Is there anything else i need to know or do you simply solder in the single color led 3pdt switch as oriented on the board? Do i need to connect somehow from the other led space on pcb? Do i need a current limiting resistor? Thanks in advance. First time using one of these switches and i got the board to make it easier but my First attempt was unsuccessful


----------



## SYLV9ST9R (Sep 16, 2020)

I had the same question for a build I've got lined up.
Answer here : https://forum.pedalpcb.com/threads/illuminated-footswitch-breakout-board-wiring.3845/. 


Robert said:


> Just install a jumper wire in the place of the LED on the main board.
> Everything else is already taken care of.
> Others have suggested you might need to change the 4K7 current limiting resistor to 1K if it's not bright enough.


----------



## Adam Dale (Sep 16, 2020)

Thank you. Did you use a jumper for the positive and also a jumper for the ground? Whats the point really of the breakout board with the led ring pads if i need to run jumpers? Sorry for the dumb questions


----------



## zgrav (Sep 16, 2020)

you have more options for easy LED placement this way, but need to used jumpers for the slot you are not using.  or you can have two LEDs on the board if you want to do so and not use any jumpers.


----------



## Adam Dale (Sep 16, 2020)

Ahhhhh. I understand. You’re saying to jump and bridge the positive and negative spots on the board where the other LED wouldve gone.

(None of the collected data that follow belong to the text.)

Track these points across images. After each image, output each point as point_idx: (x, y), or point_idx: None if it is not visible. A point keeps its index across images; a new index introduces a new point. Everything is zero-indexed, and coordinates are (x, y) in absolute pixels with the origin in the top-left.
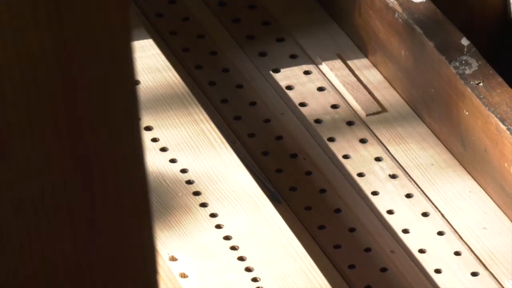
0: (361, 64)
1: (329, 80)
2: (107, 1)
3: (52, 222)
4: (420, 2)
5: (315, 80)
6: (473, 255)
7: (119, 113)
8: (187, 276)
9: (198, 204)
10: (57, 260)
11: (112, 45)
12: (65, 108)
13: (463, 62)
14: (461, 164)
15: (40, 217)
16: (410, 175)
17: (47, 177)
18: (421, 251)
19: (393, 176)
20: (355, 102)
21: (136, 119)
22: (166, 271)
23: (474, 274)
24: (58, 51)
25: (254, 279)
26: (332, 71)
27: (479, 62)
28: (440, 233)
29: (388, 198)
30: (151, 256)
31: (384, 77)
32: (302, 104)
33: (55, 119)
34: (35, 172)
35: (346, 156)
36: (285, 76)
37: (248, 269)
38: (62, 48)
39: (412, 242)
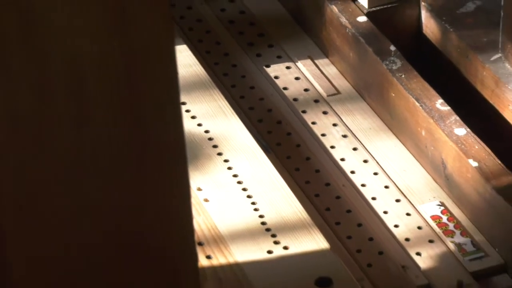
0: (324, 62)
1: (303, 73)
2: (158, 17)
3: (118, 168)
4: (363, 22)
5: (293, 72)
6: (397, 188)
7: (166, 93)
8: (208, 201)
9: (216, 153)
10: (120, 192)
11: (161, 48)
12: (129, 90)
13: (391, 61)
14: (389, 129)
15: (112, 165)
16: (356, 135)
17: (116, 139)
18: (363, 185)
19: (344, 136)
20: (319, 87)
21: (177, 97)
22: (194, 197)
23: (397, 200)
24: (124, 52)
25: (253, 203)
26: (304, 66)
27: (402, 62)
28: (375, 173)
29: (341, 150)
30: (187, 187)
31: (339, 71)
32: (285, 88)
33: (122, 99)
34: (107, 135)
35: (313, 123)
36: (273, 70)
37: (249, 196)
38: (127, 49)
39: (357, 179)
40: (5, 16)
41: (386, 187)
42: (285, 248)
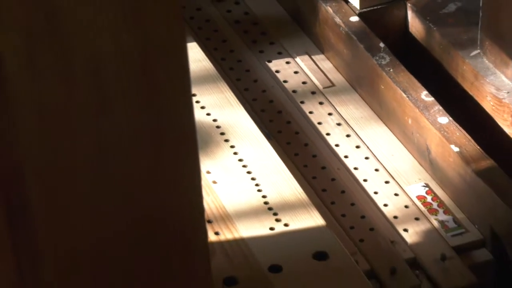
0: (320, 58)
1: (301, 67)
2: (172, 18)
3: (135, 152)
4: (355, 21)
5: (293, 67)
6: (386, 171)
7: (179, 85)
8: (216, 183)
9: (223, 140)
10: (138, 173)
11: (174, 44)
12: (145, 82)
13: (381, 57)
14: (379, 117)
15: (130, 149)
16: (349, 123)
17: (133, 126)
18: (355, 168)
19: (338, 124)
20: (316, 80)
21: (189, 89)
22: (204, 180)
23: (387, 182)
24: (141, 48)
25: (256, 185)
26: (302, 61)
27: (390, 57)
28: (366, 158)
29: (336, 137)
30: (197, 171)
31: (334, 65)
32: (285, 81)
33: (139, 90)
34: (126, 122)
35: (311, 112)
36: (275, 65)
37: (253, 179)
38: (144, 46)
39: (350, 163)
40: (33, 18)
41: (376, 170)
42: (286, 225)
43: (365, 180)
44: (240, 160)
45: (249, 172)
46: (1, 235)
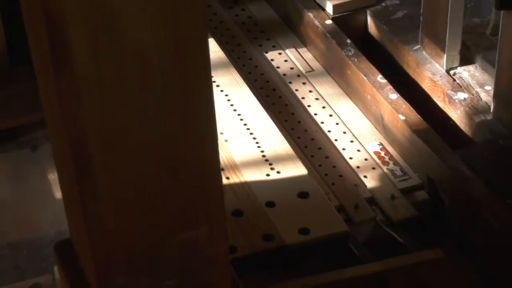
0: (303, 50)
1: (289, 57)
2: (198, 17)
3: (170, 118)
4: (329, 23)
5: (283, 57)
6: (351, 133)
7: (202, 69)
8: (227, 141)
9: (232, 110)
10: (172, 134)
11: (199, 38)
12: (177, 66)
13: (348, 49)
14: (346, 94)
15: (166, 115)
16: (325, 98)
17: (169, 98)
18: (329, 131)
19: (317, 99)
20: (300, 66)
21: (209, 72)
22: (219, 138)
23: (351, 141)
24: (174, 39)
25: (257, 143)
26: (290, 53)
27: (355, 50)
28: (337, 123)
29: (315, 108)
30: (214, 132)
31: (313, 56)
32: (278, 67)
33: (173, 72)
34: (163, 95)
35: (296, 90)
36: (270, 55)
37: (254, 138)
38: (177, 38)
39: (325, 127)
40: (95, 17)
41: (344, 132)
42: (278, 172)
43: (336, 140)
44: (245, 124)
45: (251, 133)
46: (72, 184)
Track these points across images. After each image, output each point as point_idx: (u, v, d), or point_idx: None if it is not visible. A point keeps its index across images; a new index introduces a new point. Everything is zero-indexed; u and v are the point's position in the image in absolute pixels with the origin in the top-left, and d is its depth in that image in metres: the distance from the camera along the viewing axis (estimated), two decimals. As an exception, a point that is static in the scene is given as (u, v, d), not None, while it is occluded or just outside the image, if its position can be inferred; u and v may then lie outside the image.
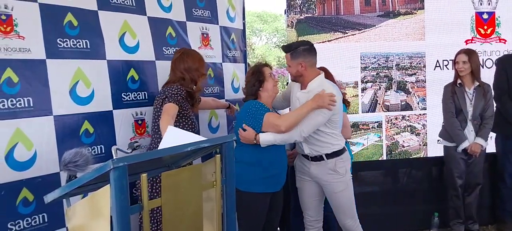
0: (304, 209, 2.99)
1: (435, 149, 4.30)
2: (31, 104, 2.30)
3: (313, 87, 2.71)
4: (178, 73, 2.71)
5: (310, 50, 2.72)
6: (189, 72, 2.71)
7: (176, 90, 2.58)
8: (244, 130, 2.66)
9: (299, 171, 2.94)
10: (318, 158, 2.78)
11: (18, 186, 2.26)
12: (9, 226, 2.23)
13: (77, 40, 2.53)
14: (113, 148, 1.88)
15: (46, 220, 2.37)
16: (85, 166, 1.74)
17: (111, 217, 1.60)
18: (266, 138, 2.64)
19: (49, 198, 1.85)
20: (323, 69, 2.93)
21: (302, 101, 2.70)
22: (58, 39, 2.44)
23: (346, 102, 3.19)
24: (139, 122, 2.89)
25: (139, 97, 2.89)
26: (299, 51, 2.70)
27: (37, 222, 2.34)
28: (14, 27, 2.27)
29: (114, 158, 1.69)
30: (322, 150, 2.76)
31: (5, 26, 2.23)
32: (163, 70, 3.04)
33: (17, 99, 2.25)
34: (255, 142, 2.64)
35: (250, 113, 2.67)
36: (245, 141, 2.67)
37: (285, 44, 2.86)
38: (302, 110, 2.60)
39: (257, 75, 2.74)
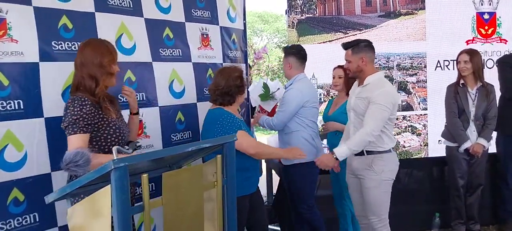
0: (353, 203, 3.13)
1: (436, 149, 4.30)
2: (22, 107, 2.31)
3: (371, 81, 2.81)
4: (78, 73, 2.15)
5: (370, 46, 2.87)
6: (87, 68, 2.12)
7: (77, 113, 2.03)
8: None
9: (347, 168, 3.05)
10: (359, 153, 2.85)
11: (8, 186, 2.26)
12: (0, 225, 2.24)
13: (72, 43, 2.52)
14: (114, 148, 1.87)
15: (37, 220, 2.37)
16: (86, 166, 1.74)
17: (112, 217, 1.60)
18: (343, 153, 2.74)
19: (50, 198, 1.85)
20: (342, 67, 3.25)
21: (360, 95, 2.82)
22: (53, 42, 2.44)
23: None
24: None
25: (137, 98, 2.88)
26: (361, 46, 2.84)
27: (28, 222, 2.34)
28: (8, 30, 2.27)
29: (115, 158, 1.69)
30: (366, 147, 2.81)
31: None
32: (160, 71, 3.04)
33: (7, 102, 2.26)
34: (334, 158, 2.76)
35: (221, 124, 2.65)
36: (327, 167, 2.82)
37: (345, 42, 2.97)
38: (275, 151, 3.02)
39: (241, 80, 2.76)
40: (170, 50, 3.13)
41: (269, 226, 4.35)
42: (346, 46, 2.91)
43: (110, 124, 2.15)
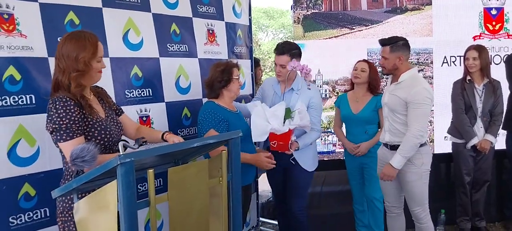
0: (384, 195, 3.19)
1: (442, 146, 4.27)
2: (34, 102, 2.33)
3: (405, 78, 2.87)
4: (56, 71, 1.95)
5: (407, 45, 2.90)
6: (62, 63, 1.92)
7: (64, 116, 1.86)
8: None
9: (379, 159, 3.11)
10: (396, 147, 2.90)
11: (19, 181, 2.29)
12: (10, 219, 2.26)
13: None
14: (120, 143, 1.88)
15: (47, 215, 2.40)
16: (92, 161, 1.74)
17: (118, 212, 1.61)
18: (400, 161, 2.81)
19: (56, 193, 1.86)
20: (367, 62, 3.27)
21: (394, 93, 2.89)
22: (58, 38, 2.44)
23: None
24: (144, 118, 2.90)
25: (144, 94, 2.90)
26: (400, 45, 2.86)
27: (39, 216, 2.37)
28: (16, 26, 2.29)
29: (121, 153, 1.69)
30: (400, 140, 2.88)
31: (7, 24, 2.25)
32: (167, 67, 3.05)
33: (19, 97, 2.28)
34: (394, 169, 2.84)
35: (202, 117, 2.74)
36: (391, 178, 2.88)
37: (383, 38, 2.96)
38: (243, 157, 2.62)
39: (226, 74, 2.77)
40: (177, 46, 3.14)
41: (272, 222, 4.37)
42: (383, 42, 2.92)
43: (94, 125, 1.98)
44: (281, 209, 3.37)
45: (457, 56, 4.29)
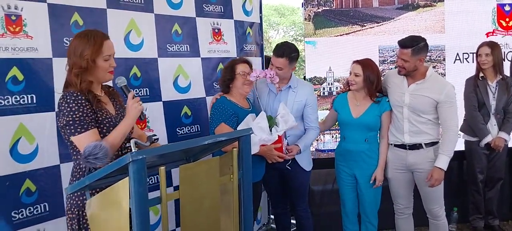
0: (395, 198, 3.13)
1: (455, 143, 4.24)
2: (34, 101, 2.41)
3: (427, 78, 2.86)
4: (67, 68, 1.97)
5: (427, 44, 2.85)
6: (71, 61, 1.94)
7: (76, 110, 1.87)
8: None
9: (392, 163, 3.02)
10: (417, 146, 2.90)
11: (21, 177, 2.38)
12: (13, 214, 2.35)
13: None
14: (132, 141, 1.90)
15: (47, 209, 2.48)
16: (105, 158, 1.76)
17: (130, 209, 1.63)
18: (446, 162, 2.81)
19: (69, 190, 1.89)
20: (362, 63, 2.95)
21: (418, 93, 2.85)
22: (64, 38, 2.52)
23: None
24: (141, 117, 2.92)
25: (141, 93, 2.96)
26: (421, 47, 2.81)
27: (39, 211, 2.45)
28: (23, 27, 2.36)
29: (133, 150, 1.71)
30: (422, 139, 2.89)
31: (14, 26, 2.33)
32: (166, 67, 3.09)
33: (20, 96, 2.36)
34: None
35: (213, 112, 2.78)
36: (440, 182, 2.85)
37: (402, 39, 2.87)
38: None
39: (229, 71, 2.82)
40: (177, 46, 3.17)
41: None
42: (404, 44, 2.83)
43: (104, 121, 1.97)
44: (279, 212, 3.35)
45: (470, 53, 4.24)
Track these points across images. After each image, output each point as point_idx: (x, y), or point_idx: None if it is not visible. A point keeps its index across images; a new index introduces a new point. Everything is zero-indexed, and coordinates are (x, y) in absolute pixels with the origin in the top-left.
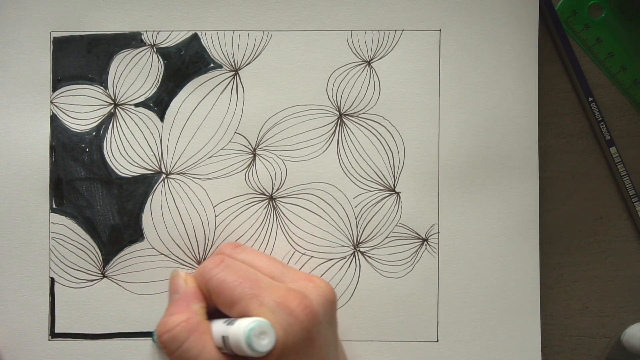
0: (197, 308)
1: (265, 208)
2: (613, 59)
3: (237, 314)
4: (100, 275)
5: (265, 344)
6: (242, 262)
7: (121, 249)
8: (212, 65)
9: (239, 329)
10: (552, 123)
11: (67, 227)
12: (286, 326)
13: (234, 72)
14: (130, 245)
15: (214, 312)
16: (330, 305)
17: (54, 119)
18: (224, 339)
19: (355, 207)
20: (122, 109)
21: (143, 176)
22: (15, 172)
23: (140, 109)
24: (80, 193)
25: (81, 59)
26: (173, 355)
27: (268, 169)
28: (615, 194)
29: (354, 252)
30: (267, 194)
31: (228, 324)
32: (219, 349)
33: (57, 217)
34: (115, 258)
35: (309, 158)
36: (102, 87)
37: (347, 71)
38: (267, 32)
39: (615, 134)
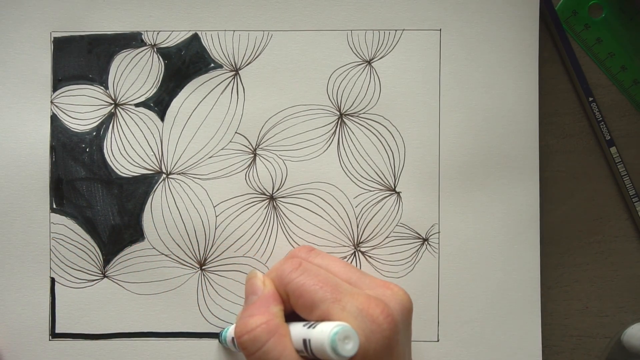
0: (277, 310)
1: (265, 208)
2: (613, 59)
3: (317, 318)
4: (101, 275)
5: (349, 348)
6: (319, 265)
7: (121, 249)
8: (212, 65)
9: (323, 333)
10: (552, 123)
11: (68, 227)
12: (368, 333)
13: (234, 72)
14: (131, 245)
15: (289, 316)
16: (408, 313)
17: (54, 119)
18: (305, 342)
19: (356, 207)
20: (122, 109)
21: (143, 176)
22: (16, 172)
23: (141, 109)
24: (80, 193)
25: (81, 59)
26: (253, 356)
27: (268, 168)
28: (616, 194)
29: (354, 252)
30: (268, 194)
31: (310, 327)
32: (298, 352)
33: (58, 217)
34: (115, 258)
35: (309, 158)
36: (102, 87)
37: (348, 71)
38: (267, 32)
39: (616, 134)
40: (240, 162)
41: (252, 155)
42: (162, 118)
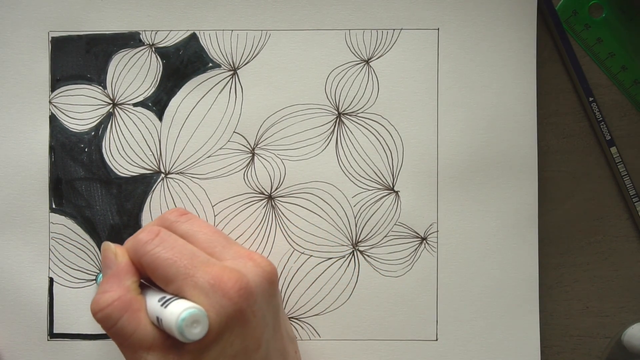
0: (130, 284)
1: (264, 207)
2: (613, 59)
3: (173, 292)
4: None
5: (197, 332)
6: (184, 233)
7: None
8: (210, 64)
9: (172, 316)
10: (553, 123)
11: (67, 227)
12: (219, 308)
13: (232, 72)
14: None
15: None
16: (270, 284)
17: (52, 119)
18: (158, 319)
19: (354, 206)
20: (120, 108)
21: (142, 176)
22: (15, 172)
23: (139, 108)
24: (79, 193)
25: (80, 58)
26: (109, 331)
27: (267, 168)
28: (616, 194)
29: (352, 251)
30: (266, 193)
31: (162, 305)
32: (155, 324)
33: (57, 217)
34: None
35: (307, 157)
36: (100, 87)
37: (346, 70)
38: (265, 31)
39: (616, 134)
40: (238, 161)
41: (251, 154)
42: (160, 118)
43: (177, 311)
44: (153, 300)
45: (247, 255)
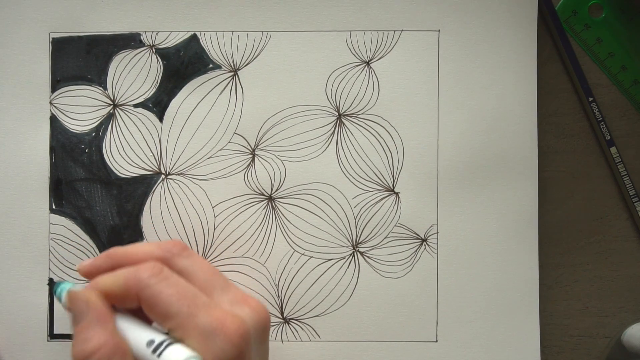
0: (113, 327)
1: (264, 208)
2: (613, 59)
3: (170, 329)
4: None
5: None
6: (184, 268)
7: None
8: (211, 65)
9: None
10: (552, 123)
11: (67, 227)
12: (219, 352)
13: (233, 73)
14: None
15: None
16: (264, 330)
17: (53, 119)
18: None
19: (355, 207)
20: (121, 109)
21: (142, 177)
22: (15, 173)
23: (140, 109)
24: (79, 194)
25: (80, 59)
26: None
27: (267, 169)
28: (616, 194)
29: (353, 253)
30: (266, 195)
31: (154, 351)
32: None
33: (57, 218)
34: None
35: (308, 158)
36: (101, 88)
37: (346, 72)
38: (266, 32)
39: (616, 134)
40: (239, 162)
41: (251, 155)
42: (160, 119)
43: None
44: (139, 343)
45: (243, 300)
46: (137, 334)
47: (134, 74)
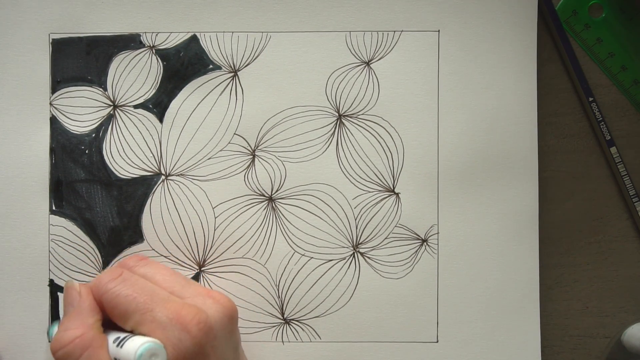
0: (92, 322)
1: (264, 209)
2: (613, 59)
3: (130, 328)
4: None
5: None
6: (143, 275)
7: (121, 251)
8: (211, 66)
9: (129, 353)
10: (552, 123)
11: (67, 229)
12: (177, 342)
13: (233, 74)
14: (130, 247)
15: (110, 323)
16: (230, 320)
17: (53, 120)
18: None
19: (355, 208)
20: (121, 110)
21: (142, 178)
22: (15, 174)
23: (140, 110)
24: (79, 195)
25: (80, 60)
26: None
27: (267, 170)
28: (616, 194)
29: (353, 253)
30: (267, 195)
31: (118, 345)
32: None
33: (57, 219)
34: (115, 260)
35: (308, 159)
36: (101, 89)
37: (346, 72)
38: (266, 33)
39: (616, 134)
40: (239, 163)
41: (251, 156)
42: (161, 119)
43: (134, 347)
44: (110, 345)
45: (206, 293)
46: (111, 338)
47: (134, 75)
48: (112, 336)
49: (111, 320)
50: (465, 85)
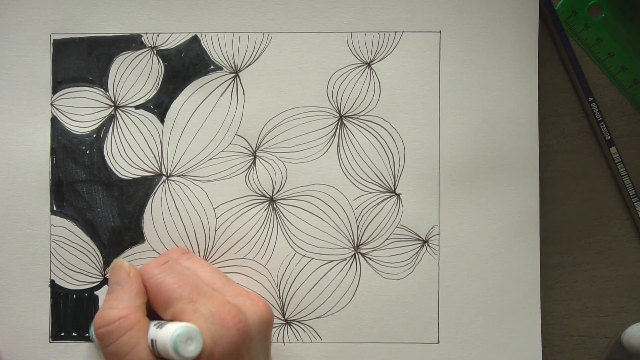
0: (139, 304)
1: (265, 210)
2: (613, 59)
3: (171, 316)
4: (101, 277)
5: (191, 349)
6: (186, 268)
7: (122, 251)
8: (212, 67)
9: (167, 333)
10: (552, 123)
11: (68, 229)
12: (216, 336)
13: (234, 74)
14: (131, 247)
15: (150, 314)
16: (266, 324)
17: (54, 121)
18: (153, 342)
19: (356, 208)
20: (122, 111)
21: (143, 178)
22: (16, 174)
23: (141, 111)
24: (80, 195)
25: (81, 61)
26: (106, 349)
27: (268, 170)
28: (615, 194)
29: (354, 254)
30: (268, 196)
31: (158, 327)
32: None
33: (58, 220)
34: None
35: (309, 160)
36: (102, 89)
37: (347, 73)
38: (267, 34)
39: (616, 134)
40: (240, 164)
41: (252, 157)
42: (162, 120)
43: (173, 328)
44: (151, 325)
45: (245, 294)
46: (151, 324)
47: (135, 76)
48: (154, 321)
49: (152, 312)
50: (466, 86)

Is that correct?


----------



## SYLV9ST9R (Sep 16, 2020)

Adam Dale said:


> Ahhhhh. I understand. You’re saying to jump and bridge the positive and negative spots on the board where the other LED wouldve gone. Is that correct?


Yes, exactly


----------



## Adam Dale (Sep 16, 2020)

Thank you so much. Thats incredibly helpful.


----------



## mjh36 (Sep 16, 2020)

I was just wondering this last night too thank you.


----------



## SYLV9ST9R (Sep 17, 2020)

Adam Dale said:


> Thank you so much. Thats incredibly helpful.


No worries, I only dug in the forum.
As the message I copied said, you might want to experiment with the value of the CLR for desired brightness.


----------